Brill cites policy advocates who argue that students who have top quartile teachers several years in a row could (at least theoretically) make remarkable gains. Absent other proven criteria for determining the most effective teachers, these reformers conclude that schools should base hiring, firing and promotion decisions, at least in substantial part, on teachers’ ability to generate year-to-year gains on their students’ test scores.
Brill, however, glosses over an important qualifier to such research. Teacher quality may be the most important variable within schools, but mountains of data, going back decades, demonstrates that most of the variation in student performance is explained by nonschool factors: not just poverty, but also parental literacy (and whether parents read to their children), student health, frequent relocations, crime-related stress and the like...

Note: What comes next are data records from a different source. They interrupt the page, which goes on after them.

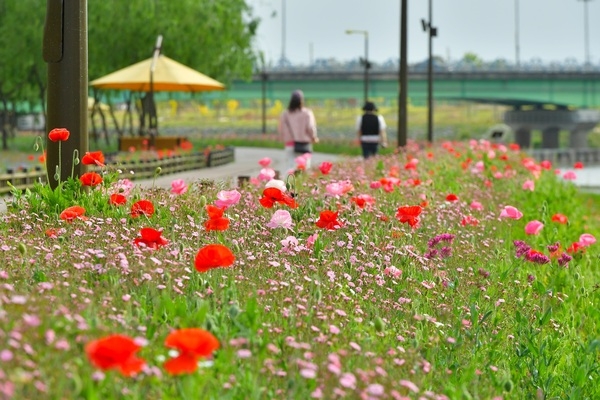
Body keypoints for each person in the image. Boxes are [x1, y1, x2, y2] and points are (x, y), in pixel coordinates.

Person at [278, 90, 318, 171]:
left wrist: (283, 138)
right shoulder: (307, 113)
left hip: (290, 143)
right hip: (304, 144)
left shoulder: (285, 114)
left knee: (290, 166)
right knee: (304, 167)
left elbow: (281, 128)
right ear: (302, 100)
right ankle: (302, 183)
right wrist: (314, 137)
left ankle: (289, 183)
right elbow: (310, 127)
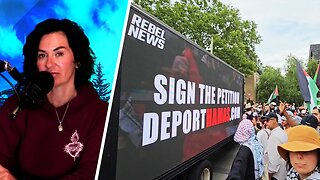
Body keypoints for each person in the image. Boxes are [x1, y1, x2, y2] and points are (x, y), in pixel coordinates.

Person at [0, 19, 108, 179]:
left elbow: (89, 173)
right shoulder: (17, 105)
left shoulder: (99, 112)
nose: (49, 64)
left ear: (77, 60)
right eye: (42, 55)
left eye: (59, 53)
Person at [265, 112, 288, 180]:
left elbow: (274, 161)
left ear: (274, 121)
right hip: (283, 172)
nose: (265, 123)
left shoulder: (274, 136)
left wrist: (269, 175)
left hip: (276, 175)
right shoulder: (281, 132)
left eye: (267, 120)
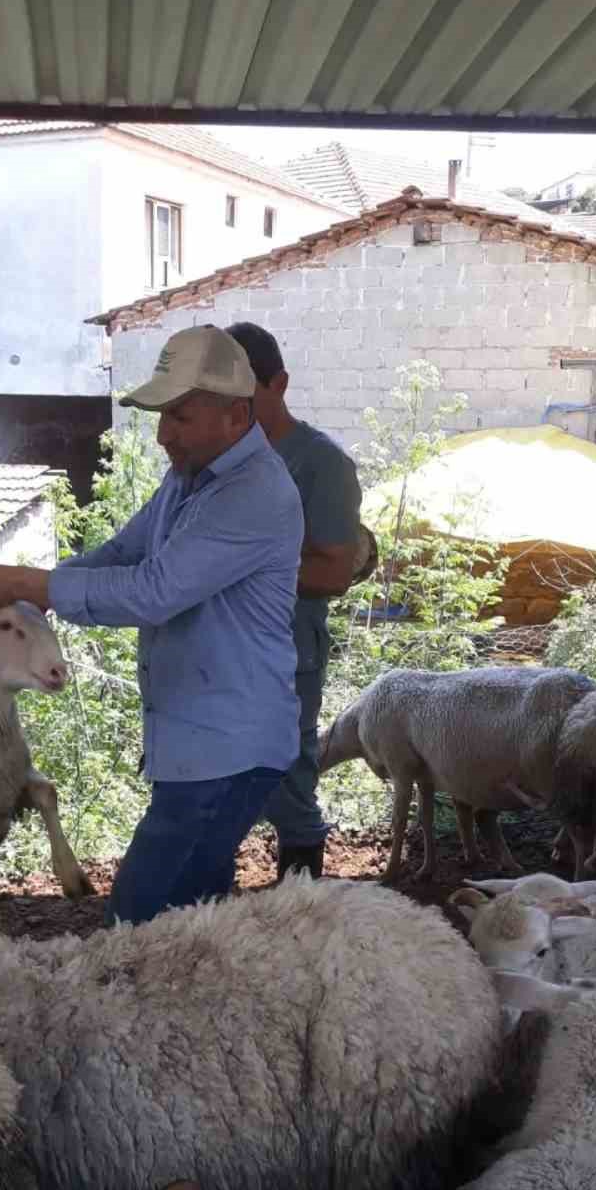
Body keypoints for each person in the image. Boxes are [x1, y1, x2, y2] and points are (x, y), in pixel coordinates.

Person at [0, 324, 304, 927]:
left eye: (179, 417)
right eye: (163, 417)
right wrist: (31, 600)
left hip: (225, 752)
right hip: (204, 746)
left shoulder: (253, 493)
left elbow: (153, 592)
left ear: (236, 417)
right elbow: (124, 553)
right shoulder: (190, 475)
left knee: (134, 925)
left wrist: (22, 584)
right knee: (193, 921)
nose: (163, 435)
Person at [226, 322, 362, 881]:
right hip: (221, 648)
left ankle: (301, 908)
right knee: (215, 776)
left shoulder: (322, 464)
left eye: (244, 395)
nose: (233, 410)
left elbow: (334, 571)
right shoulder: (216, 458)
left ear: (278, 384)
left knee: (289, 778)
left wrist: (235, 567)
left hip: (288, 652)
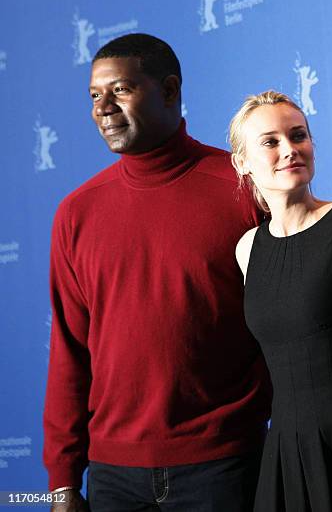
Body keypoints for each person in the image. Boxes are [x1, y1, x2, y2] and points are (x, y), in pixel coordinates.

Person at [43, 34, 271, 511]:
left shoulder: (244, 188)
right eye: (93, 96)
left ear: (169, 91)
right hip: (113, 477)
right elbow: (69, 350)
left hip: (226, 464)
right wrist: (63, 479)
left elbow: (294, 318)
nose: (103, 108)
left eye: (120, 90)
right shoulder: (76, 213)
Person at [229, 91, 332, 511]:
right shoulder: (248, 249)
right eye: (270, 141)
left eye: (299, 135)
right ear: (242, 161)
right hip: (285, 450)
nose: (290, 149)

By book’s end, even Brill begins to feel the cognitive dissonance. He quotes a KIPP founder who concedes that the program relies on superhuman talent that can never be duplicated in large numbers. And sure enough, an educator whom Brill has held up the entire book as a model of reform unexpectedly quits, citing burnout and an unsustainable workload at her Harlem charter. Then another reform-minded teacher at the same school confesses she can’t possibly keep up the pace. “This model just cannot scale,” she declares flatly. After relentlessly criticizing Weingarten, Brill suddenly suggests, in a “Nixon-to-China” move, that she become New York’s next schools chancellor. “The lesson,” Brill belatedly discovers, is that reformers need to collaborate with unions, if only because they are “the organizational link to enable school improvement to expand beyond the ability of the extraordinary people to work extraordinary hours.” But isn’t this merely what the reform movement’s more thoughtful critics have been saying all along?
Brill likens the battle over the nation’s schools to “warfare,” but the better analogy may be to the war on cancer. For years, scientists hoped a magic pill would cure this ravaging disease. But increasingly, doctors have recognized that they will have to fight a multifronted war, as cancers (like failing schools) aren’t all alike. Each comes with its own complex etiology. Improving teacher quality and working to create better schools, like charters, are part of the arsenal. But such efforts, alone, are unlikely to boost long-term survival rates without a continual, dispassionate look at the incoming data, no matter how counterintuitive, and a willingness to revise tactics midtreatment as we pursue multiple paths in a race for the cure. Although Brill doesn’t say so until the book’s last few pages, he finally acknowledges just how much we still have to learn.